Proportions (fractions of tested case) are typically described via binomial distribution:
You try $n$ times and observe $k$ successes with probability $p$ for each of your tries.
$$\Pr(X=k)={\binom {n}{k}}p^{k}(1-p)^{n-k}$$
Expectation and variance are:
$$\operatorname {E} (X)=np$$
$$\operatorname {Var} (X)=np(1-p)$$
Now, when measuring your hit and false alarm rates* that is measuring such a binomial $p$.
The point estimate for that based on observing $k$ successes in $n$ trials is $\hat p = \frac{k}{n}$, and its variance is $\operatorname{Var} (\frac{k}{n}) = \frac{p (1-p)}{n}$ (note that last $p$s here are the unknown true probability).
Normal approximation
For sufficiently large $n$, the binomial distribution will be approximately normal with variance $\frac{p (1-p)}{n}$, and that happens faster for $p$ close to 0.5.
This approximation is usually considered OK for a single proportion if both $np$ and $n (1-p)$ are larger than 5 or 10. In your case, this should be met for both hits and false alarms.
Difference between proportions
Fleiss et. al., Statistical Methods for Rates and Proportions (Wiley) in chapter 3 section "method II" gives the z-score for the difference as:
$$z = \frac{|p_2 - p_1| - \frac{1}{2}\left(\frac{1}{n_1} + \frac{1}{n_2}\right)}{\sqrt{\bar p (1 - \bar p) \left(\frac{1}{n_1} + \frac{1}{n_2}\right)}}$$
Here, $p_2$ and $n_2$ would refer to your hits and $p_1$ and $n_1$ to the false alarms.
In the context of null hypothesis testing, the null hyothesis here is $p_2 = p_1$. $\bar p$ is the hypothetical equal probability for both, you can calculate its estimate from the fourfold table. It is also a weighted mean of $p_1$ and $p_2$ (according to the sample sizes).
$-\frac{1}{2}\left(\frac{1}{n_1} + \frac{1}{n_2}\right)$ is a so-called contnuity correction. It improves the approximation of a discrete distribution (counting events) by a continuous distribution.
there exist other approximations for the variance (denominator), and exact calculations. See e.g. the book I linked above for a starting point.

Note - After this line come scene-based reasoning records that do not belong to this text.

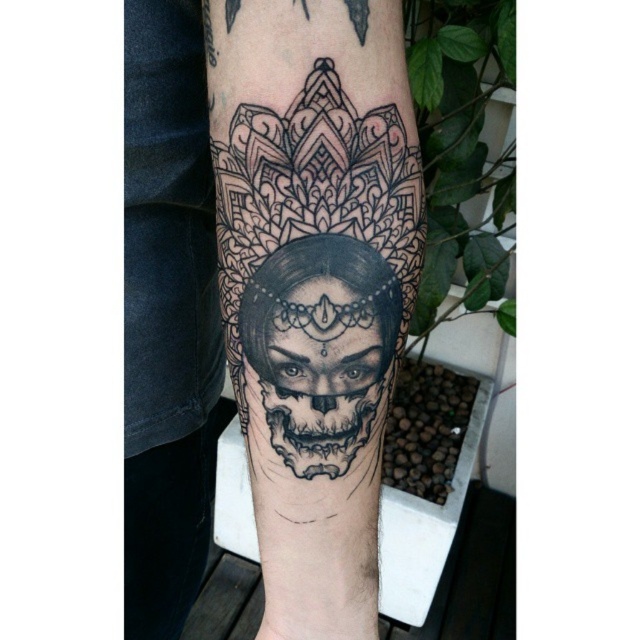
Question: Observing the image, what is the correct spatial positioning of black tattooed skull at center in reference to black detailed skull at center?

Choices:
 (A) left
 (B) right

Answer: (A)

Question: Which point appears farthest from the camera in this image?

Choices:
 (A) (340, 388)
 (B) (280, 100)

Answer: (A)

Question: Can you confirm if black tattooed skull at center is positioned to the right of black detailed skull at center?

Choices:
 (A) yes
 (B) no

Answer: (B)

Question: Can you confirm if black tattooed skull at center is positioned to the left of black detailed skull at center?

Choices:
 (A) no
 (B) yes

Answer: (B)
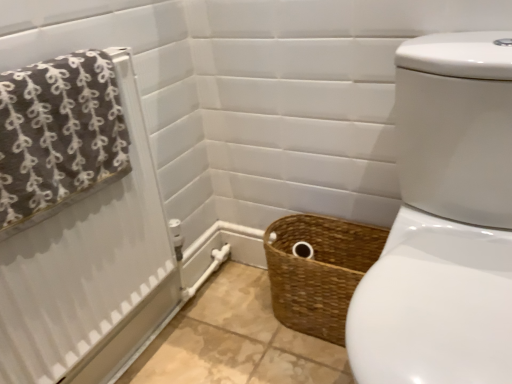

* the term rate is somewhat misleading here (although that's what they are often called): strictly speaking, a rate would describe the number of events within a given time frame (looking for that will get you to Poisson distributions). Here, we have number of events as a fraction of a given number of tests which would be a quote. I'll use proportion or fraction of tested cases to avoid confusion.